Document section

The Stabbing Intifada

by Hal Lindsey
 
A new wave of violence is sweeping across Israel. As of this writing, at least 48 Palestinians have died, and 10 Israelis. Sadly, for much of the world, the story stops there. They conclude that because more Palestinians have died, Israel must be in the wrong. In order to defend its citizens against terror attacks, Israel is again being painted as the aggressor. But it’s not true.
 
Analyst Nehemia Gershuni keeps a running record of statistics on the “stabbing intifada.” The numbers change fast, but as I write this, there have been 1444 attacks by Palestinians against Jews in Israel since October 1st. There were 873 attacks against civilians, 181 against soldiers, 155 against policemen.
 
So, yes, 48 Palestinians have been killed, but they were killed by Israeli policemen and soldiers defending themselves or others. The death toll on both sides comes as result of those Palestinians willing to sacrifice peace and prosperity on the altar of their religion. They arm their young with knives, rocks, Molotov cocktails, and instructions to kill. On social media, Palestinian activists have posted videos and photos giving detailed instructions on “how to stab a Jew.”

Data excerpts
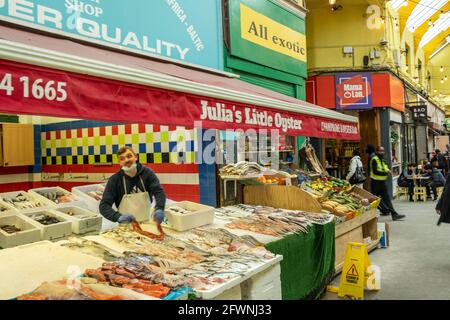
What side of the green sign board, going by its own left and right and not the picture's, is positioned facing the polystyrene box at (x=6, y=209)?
right

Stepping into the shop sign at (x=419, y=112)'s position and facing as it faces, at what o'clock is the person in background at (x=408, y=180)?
The person in background is roughly at 12 o'clock from the shop sign.

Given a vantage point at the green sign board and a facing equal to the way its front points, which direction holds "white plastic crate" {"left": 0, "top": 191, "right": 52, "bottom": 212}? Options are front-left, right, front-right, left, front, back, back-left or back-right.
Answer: right

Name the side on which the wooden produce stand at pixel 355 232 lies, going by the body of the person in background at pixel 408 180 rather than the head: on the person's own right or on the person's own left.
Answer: on the person's own right

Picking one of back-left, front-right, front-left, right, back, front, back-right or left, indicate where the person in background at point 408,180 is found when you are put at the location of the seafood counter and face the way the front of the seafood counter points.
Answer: left

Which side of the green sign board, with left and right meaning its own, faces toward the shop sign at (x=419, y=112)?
left

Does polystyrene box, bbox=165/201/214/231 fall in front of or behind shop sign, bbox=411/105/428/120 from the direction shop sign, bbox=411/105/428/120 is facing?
in front

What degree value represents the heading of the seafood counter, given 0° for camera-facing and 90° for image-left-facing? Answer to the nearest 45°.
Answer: approximately 315°

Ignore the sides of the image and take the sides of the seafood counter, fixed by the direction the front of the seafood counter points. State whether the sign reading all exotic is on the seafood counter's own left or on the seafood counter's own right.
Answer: on the seafood counter's own left

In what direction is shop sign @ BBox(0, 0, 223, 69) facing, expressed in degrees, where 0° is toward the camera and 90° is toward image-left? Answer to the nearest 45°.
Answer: approximately 315°

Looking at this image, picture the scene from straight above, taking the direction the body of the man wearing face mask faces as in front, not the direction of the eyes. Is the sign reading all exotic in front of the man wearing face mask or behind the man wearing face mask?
behind
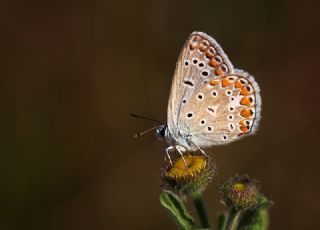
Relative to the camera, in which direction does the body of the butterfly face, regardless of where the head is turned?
to the viewer's left
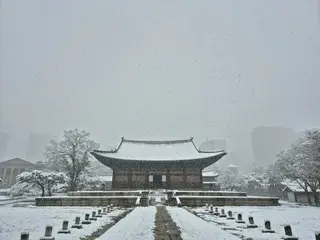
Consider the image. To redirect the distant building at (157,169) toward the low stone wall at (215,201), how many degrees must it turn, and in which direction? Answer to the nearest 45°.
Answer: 0° — it already faces it

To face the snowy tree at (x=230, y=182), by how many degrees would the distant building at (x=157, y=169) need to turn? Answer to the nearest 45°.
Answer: approximately 135° to its left

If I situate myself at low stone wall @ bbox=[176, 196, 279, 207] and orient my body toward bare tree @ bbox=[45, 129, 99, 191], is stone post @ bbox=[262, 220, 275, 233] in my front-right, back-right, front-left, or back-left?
back-left

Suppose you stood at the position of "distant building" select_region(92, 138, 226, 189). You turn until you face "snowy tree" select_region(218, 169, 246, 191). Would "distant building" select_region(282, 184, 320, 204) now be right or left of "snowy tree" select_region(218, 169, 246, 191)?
right

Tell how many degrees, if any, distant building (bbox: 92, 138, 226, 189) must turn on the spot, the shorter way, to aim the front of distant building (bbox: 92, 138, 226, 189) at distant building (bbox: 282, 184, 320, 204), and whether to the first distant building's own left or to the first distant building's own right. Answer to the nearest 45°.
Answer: approximately 90° to the first distant building's own left

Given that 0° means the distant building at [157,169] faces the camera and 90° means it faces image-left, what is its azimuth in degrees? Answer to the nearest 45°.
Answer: approximately 0°

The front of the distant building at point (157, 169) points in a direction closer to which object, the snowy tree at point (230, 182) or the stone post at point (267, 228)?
the stone post

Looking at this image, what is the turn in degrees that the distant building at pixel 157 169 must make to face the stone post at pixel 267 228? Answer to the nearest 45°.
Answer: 0° — it already faces it

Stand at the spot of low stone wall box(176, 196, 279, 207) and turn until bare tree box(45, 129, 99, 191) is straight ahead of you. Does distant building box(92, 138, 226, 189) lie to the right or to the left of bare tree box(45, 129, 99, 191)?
right

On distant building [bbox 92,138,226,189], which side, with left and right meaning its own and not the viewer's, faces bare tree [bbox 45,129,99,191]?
right

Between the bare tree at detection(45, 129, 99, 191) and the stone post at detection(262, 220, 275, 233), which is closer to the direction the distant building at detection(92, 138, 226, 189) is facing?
the stone post

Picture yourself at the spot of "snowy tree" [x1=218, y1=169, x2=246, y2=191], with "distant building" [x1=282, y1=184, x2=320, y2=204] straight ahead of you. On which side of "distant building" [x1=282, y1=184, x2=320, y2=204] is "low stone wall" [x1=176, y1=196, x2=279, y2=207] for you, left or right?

Tasks to perform
1. Answer each question from the article on the stabbing intifada:
(a) How many Israelis had died as of the writing?
(b) How many attacks against soldiers does Nehemia Gershuni's record show?
(c) From what date does that record count the attacks?
2. Go on with the article on the stabbing intifada from the point where it stops.
The material has no connection to the article on the stabbing intifada.

Numbered responses
1.
(a) 10
(b) 181
(c) October 1st

2.
 
When it comes to the Israeli-Palestinian conflict, the U.S. State Department seems to lose its mind, regularly equating acts of self-defense with killing someone simply because he’s a Jew. Spokesman John Kirby seemed to accuse Israel of terrorism when he said, “I would say certainly individuals on both sides of this divide have proven capable of and in our view [are] guilty of acts of terror.”
 
Palestinian leaders tell the west they want the violence to stop, but at home they paint the hoodlums as heroes, even martyrs. In Paris, Palestinian Authority President Mahmoud Abbas said, “It’s extremely dangerous. We don’t want to see this continue.” But at home, Abbas went on television and spoke of “aggression by Israel and its settlers, who commit terror against our people,” and who “execute our children in cold blood, as they did to the child Ahmed Manasra and other children in Jerusalem and elsewhere.”
 
When he accused Israel of committing “terror against our people,” saying they “execute our children in cold blood,” he was intentionally inciting the very violence that he said in Paris he wants to stop.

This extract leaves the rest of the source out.